■ DESCRIPTION OF THE TASK ■
Reproduce the data below, replacing each occurrence of "image" with "photo" and keeping everything else unchanged. Leave out the pictures.

■ COLLECTED MATERIAL ■
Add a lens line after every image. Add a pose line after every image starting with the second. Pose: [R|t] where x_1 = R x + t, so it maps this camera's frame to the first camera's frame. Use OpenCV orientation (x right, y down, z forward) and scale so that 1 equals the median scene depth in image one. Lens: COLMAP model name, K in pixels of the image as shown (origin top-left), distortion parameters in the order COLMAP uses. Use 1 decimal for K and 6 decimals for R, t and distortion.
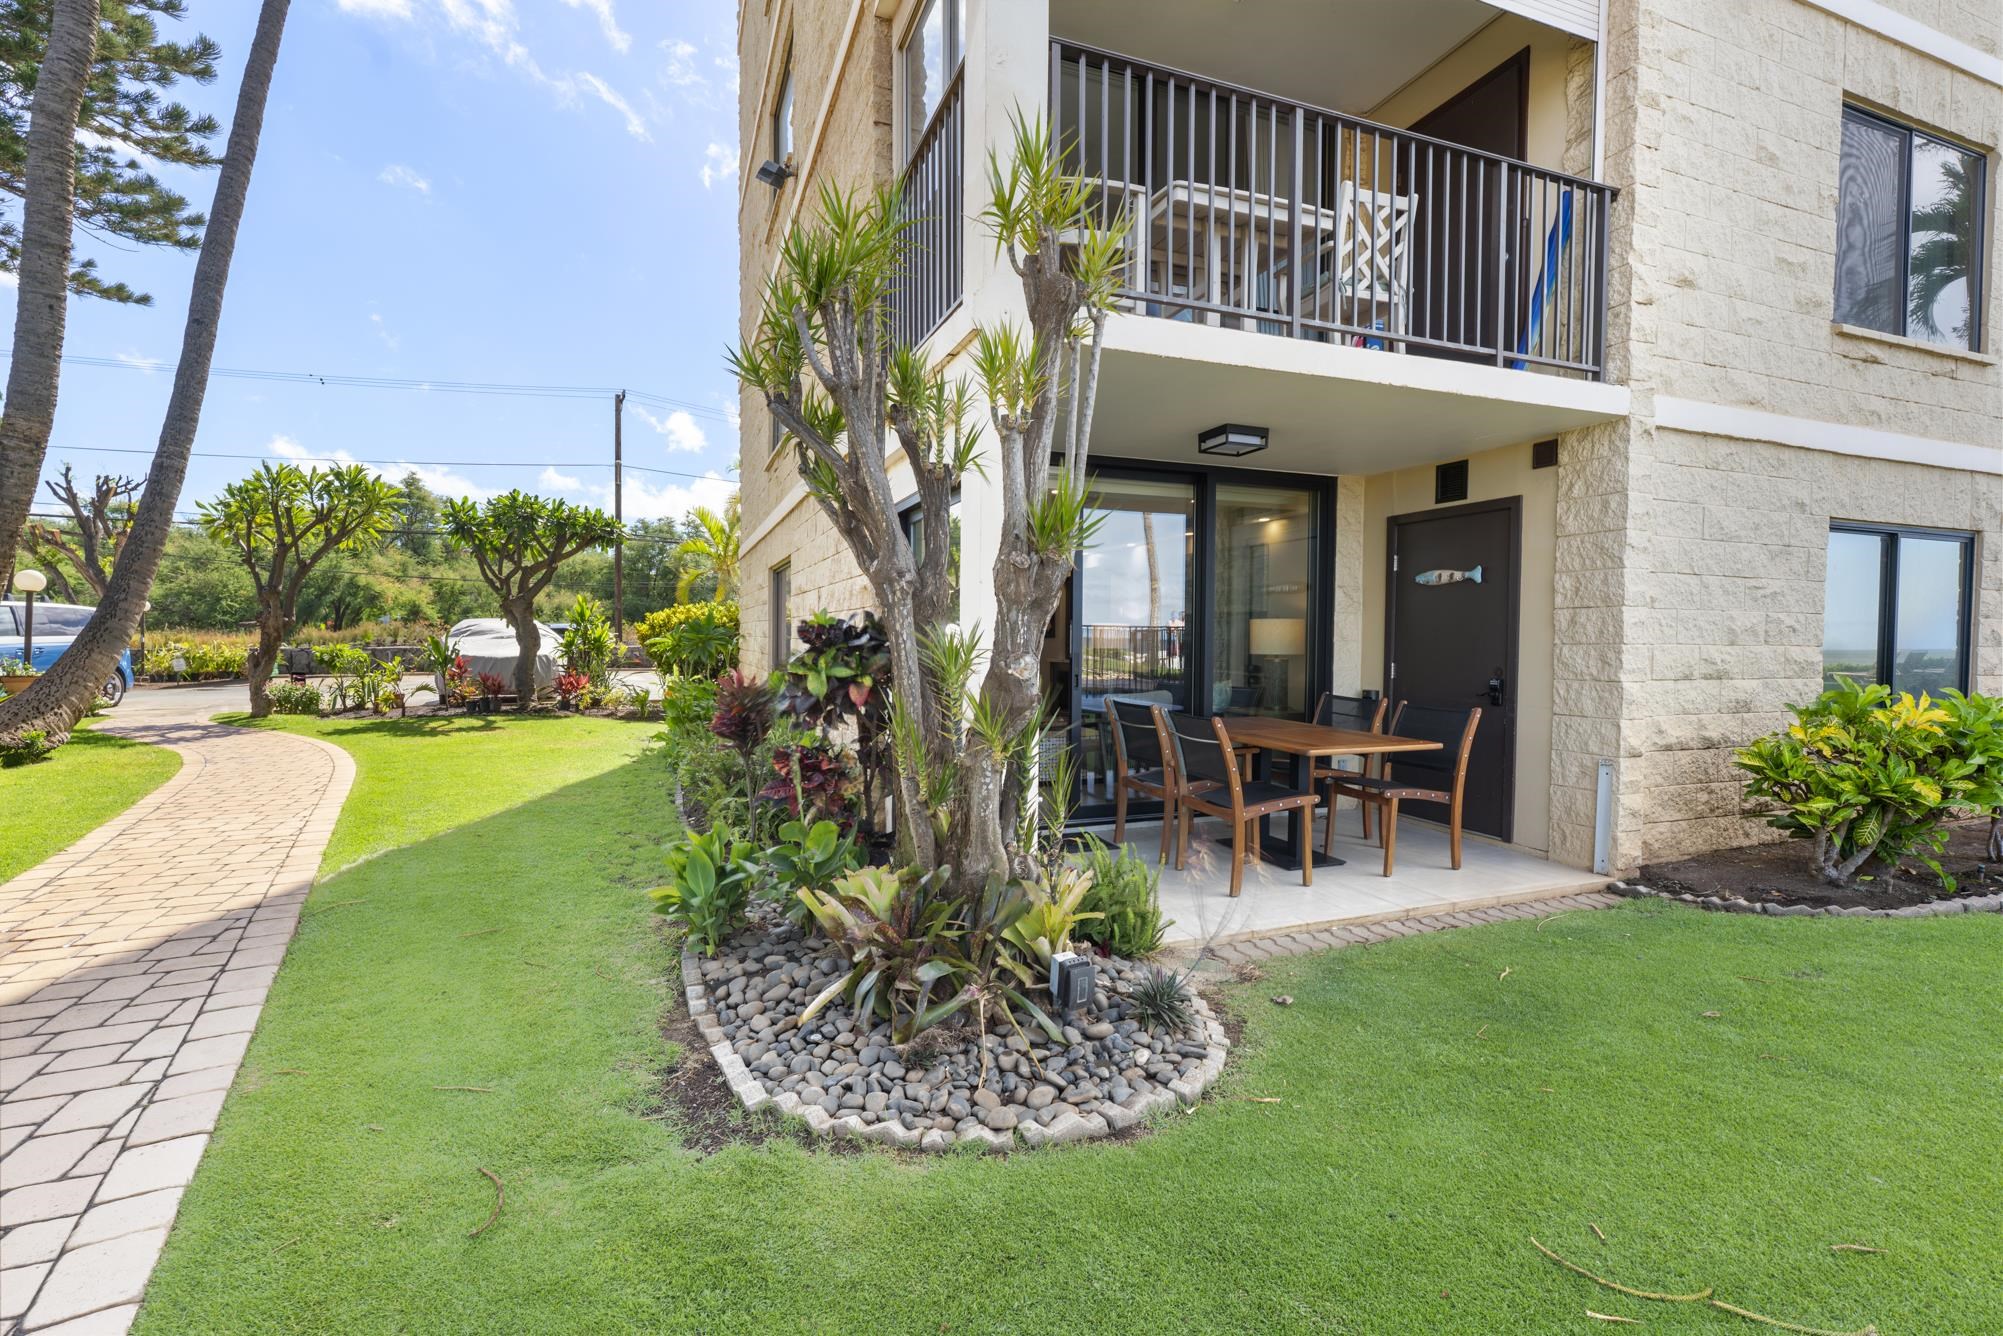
lens RADIAL K [[891.2, 0, 988.6], [0, 891.2, 674.2], [0, 0, 1]] dist [-0.003886, -0.000810]
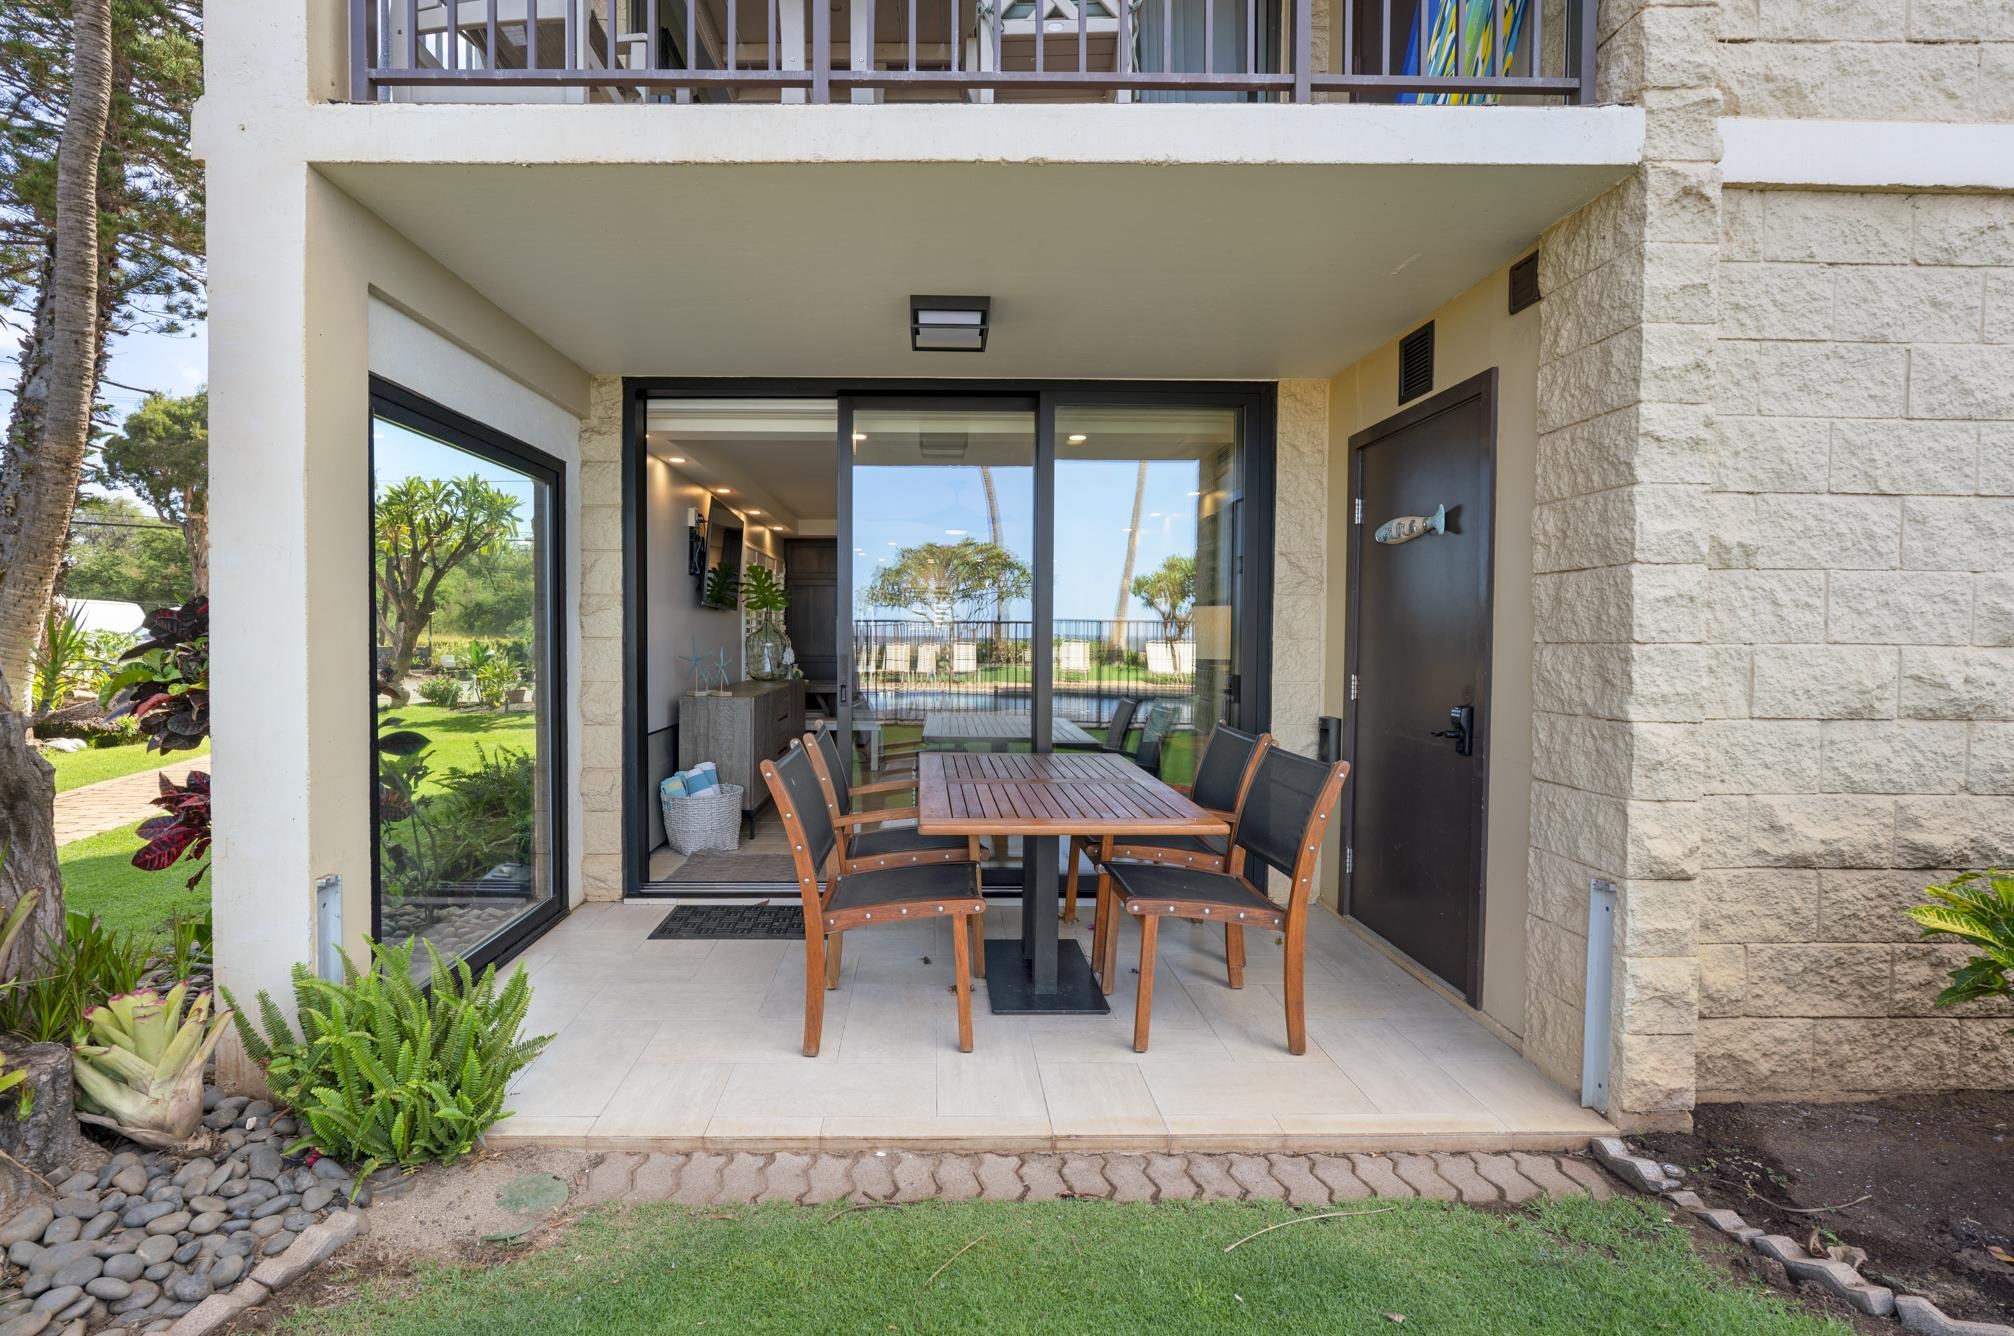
lens RADIAL K [[896.1, 0, 1016.5], [0, 896.1, 667.1], [0, 0, 1]] dist [-0.003886, -0.000810]
pose [[0.938851, 0.011480, -0.344132, 0.539060], [-0.014321, 0.999881, -0.005713, -0.012800], [0.344025, 0.010292, 0.938904, 0.411465]]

■ EXERCISE OUTPUT ■
Add a lens line after every photo. Add a pose line after every photo starting with the second. Pose: [R|t] where x_1 = R x + t, so it maps this camera's frame to the first camera's frame. Use OpenCV orientation (x right, y down, z forward) and scale so that 1 equals the median scene depth in photo one. Lens: COLMAP model name, K in pixels of the photo as shown (origin top-left), distortion parameters in the order COLMAP uses. Use 1 decimal for K and 6 decimals for R, t and distortion.
lens RADIAL K [[891.2, 0, 988.6], [0, 891.2, 674.2], [0, 0, 1]] dist [-0.003886, -0.000810]
lens RADIAL K [[896.1, 0, 1016.5], [0, 896.1, 667.1], [0, 0, 1]] dist [-0.003886, -0.000810]
pose [[0.938851, 0.011480, -0.344132, 0.539060], [-0.014321, 0.999881, -0.005713, -0.012800], [0.344025, 0.010292, 0.938904, 0.411465]]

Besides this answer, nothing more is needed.